Bolton Judge Appears Unlikely to Dismiss Lawsuit Over Memoir

A federal judge in Washington expressed skepticism that former National Security Advisor John Bolton complied with his government contract when he published a tell-all memoir, “The Room Where It Happened,” without written authorization.

At a hearing Thursday, U.S. District Judge Royce Lamberth emphasized that the government official who approved an initial draft of Bolton’s book, Ellen Knight, told Bolton she could not grant final authorization to publish.

“How do you call her an authorized figure when she told him she did not have the authority to make that determination?” Lamberth said. “She repeatedly told him she was not giving him clearance.”

Bolton’s lawyer, Charles Cooper, argued that neither of the two nondisclosure agreements that his client signed required him to receive written approval to publish his White House memoir, or even to submit the manuscript for government review in the first place.

The contracts require former government officials to receive final written approval for a manuscript only if they believe the draft might contain classified information, and Bolton was confident his memoir did not, Cooper said.

The legal battle over Bolton’s book began in June when the Justice Department sought a court order blocking its publication on national security grounds. Lamberth refused to grant one, partly because detailed excerpts had already appeared in major newspapers. The book was published that month.

The Justice Department is now seeking to seize all Bolton’s profits from the best-selling memoir, arguing that he violated his non-disclosure agreements and revealed government secrets.
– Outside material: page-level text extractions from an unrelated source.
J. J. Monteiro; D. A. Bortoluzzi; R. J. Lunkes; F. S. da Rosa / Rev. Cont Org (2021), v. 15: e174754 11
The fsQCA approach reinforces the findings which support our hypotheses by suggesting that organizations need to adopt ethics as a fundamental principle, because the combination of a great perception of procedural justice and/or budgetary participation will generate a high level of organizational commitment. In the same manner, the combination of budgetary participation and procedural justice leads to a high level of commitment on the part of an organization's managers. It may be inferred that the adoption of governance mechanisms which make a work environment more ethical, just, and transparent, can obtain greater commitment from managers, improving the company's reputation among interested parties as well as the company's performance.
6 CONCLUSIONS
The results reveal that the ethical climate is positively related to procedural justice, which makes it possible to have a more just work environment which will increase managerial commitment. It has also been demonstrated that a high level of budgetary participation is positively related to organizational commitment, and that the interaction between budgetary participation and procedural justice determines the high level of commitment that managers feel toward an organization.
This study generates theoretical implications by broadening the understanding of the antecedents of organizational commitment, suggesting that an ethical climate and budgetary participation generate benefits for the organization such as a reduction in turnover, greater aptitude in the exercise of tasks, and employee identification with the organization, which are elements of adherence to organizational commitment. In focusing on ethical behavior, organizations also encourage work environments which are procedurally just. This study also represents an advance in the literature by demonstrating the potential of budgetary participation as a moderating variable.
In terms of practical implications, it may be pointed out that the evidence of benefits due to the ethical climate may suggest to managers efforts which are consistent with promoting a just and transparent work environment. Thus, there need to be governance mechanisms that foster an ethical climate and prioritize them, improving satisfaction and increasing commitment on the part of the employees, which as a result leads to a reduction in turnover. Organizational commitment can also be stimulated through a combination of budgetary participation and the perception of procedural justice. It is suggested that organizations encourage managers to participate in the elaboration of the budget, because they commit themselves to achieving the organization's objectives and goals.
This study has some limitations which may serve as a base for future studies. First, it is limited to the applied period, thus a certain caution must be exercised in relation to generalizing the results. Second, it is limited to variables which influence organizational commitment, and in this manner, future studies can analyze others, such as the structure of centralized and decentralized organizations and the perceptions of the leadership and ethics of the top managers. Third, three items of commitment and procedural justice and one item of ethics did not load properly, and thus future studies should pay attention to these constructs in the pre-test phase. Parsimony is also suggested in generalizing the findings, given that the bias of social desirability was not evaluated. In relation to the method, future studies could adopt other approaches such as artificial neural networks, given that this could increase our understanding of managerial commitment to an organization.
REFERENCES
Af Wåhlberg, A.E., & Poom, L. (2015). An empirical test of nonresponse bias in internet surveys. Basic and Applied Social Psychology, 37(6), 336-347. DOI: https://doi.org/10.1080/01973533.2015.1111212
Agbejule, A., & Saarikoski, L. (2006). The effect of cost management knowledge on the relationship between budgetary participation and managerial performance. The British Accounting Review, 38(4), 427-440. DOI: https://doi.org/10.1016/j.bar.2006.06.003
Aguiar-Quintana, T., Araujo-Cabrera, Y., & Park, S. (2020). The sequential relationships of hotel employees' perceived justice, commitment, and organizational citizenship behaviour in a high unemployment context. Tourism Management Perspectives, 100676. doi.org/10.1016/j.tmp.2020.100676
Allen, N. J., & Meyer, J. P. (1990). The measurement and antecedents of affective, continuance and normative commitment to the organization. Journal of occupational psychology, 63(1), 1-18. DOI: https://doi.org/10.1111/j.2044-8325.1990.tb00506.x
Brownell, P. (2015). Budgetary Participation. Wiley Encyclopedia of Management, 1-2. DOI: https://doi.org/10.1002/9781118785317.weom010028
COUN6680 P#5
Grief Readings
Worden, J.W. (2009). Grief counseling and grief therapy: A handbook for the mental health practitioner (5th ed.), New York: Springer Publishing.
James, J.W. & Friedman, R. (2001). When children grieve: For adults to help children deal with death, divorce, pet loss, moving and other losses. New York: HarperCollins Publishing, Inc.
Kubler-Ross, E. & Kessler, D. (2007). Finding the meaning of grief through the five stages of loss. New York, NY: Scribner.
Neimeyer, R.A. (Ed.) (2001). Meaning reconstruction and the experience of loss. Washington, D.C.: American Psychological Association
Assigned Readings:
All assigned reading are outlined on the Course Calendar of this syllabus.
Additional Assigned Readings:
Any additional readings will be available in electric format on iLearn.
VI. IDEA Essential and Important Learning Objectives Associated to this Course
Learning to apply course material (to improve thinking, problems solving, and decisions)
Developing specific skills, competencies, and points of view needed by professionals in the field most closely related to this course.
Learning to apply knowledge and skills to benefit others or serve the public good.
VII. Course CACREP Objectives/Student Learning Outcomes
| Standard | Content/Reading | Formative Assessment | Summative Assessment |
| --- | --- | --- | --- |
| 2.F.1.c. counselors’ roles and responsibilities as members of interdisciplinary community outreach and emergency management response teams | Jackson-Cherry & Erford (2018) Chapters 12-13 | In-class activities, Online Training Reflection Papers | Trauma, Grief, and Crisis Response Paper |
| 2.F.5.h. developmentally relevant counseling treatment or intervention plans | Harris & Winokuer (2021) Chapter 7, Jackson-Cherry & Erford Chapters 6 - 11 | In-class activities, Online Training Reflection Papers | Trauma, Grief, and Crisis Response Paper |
The hearing on Thursday focused on whether the government’s lawsuit should be dismissed, and whether Bolton’s lawyers should be allowed to question officials involved in the manuscript review process.

On Wednesday, Cooper submitted to the court aletter by a lawyer for Knight that said Bolton’s memoir did not contain classified information and that White House officials had refused to grant final authorization “for a seemingly political purpose.”

During the hearing, Bolton’s lawyers quoted at length from the letter, but Lamberth countered that Knight’s allegations were separate from the core contract dispute.

“I’m very much of the notion that I just let you engage in that whole political diatribe, but it has no place in what we we’re arguing today,” the judge said.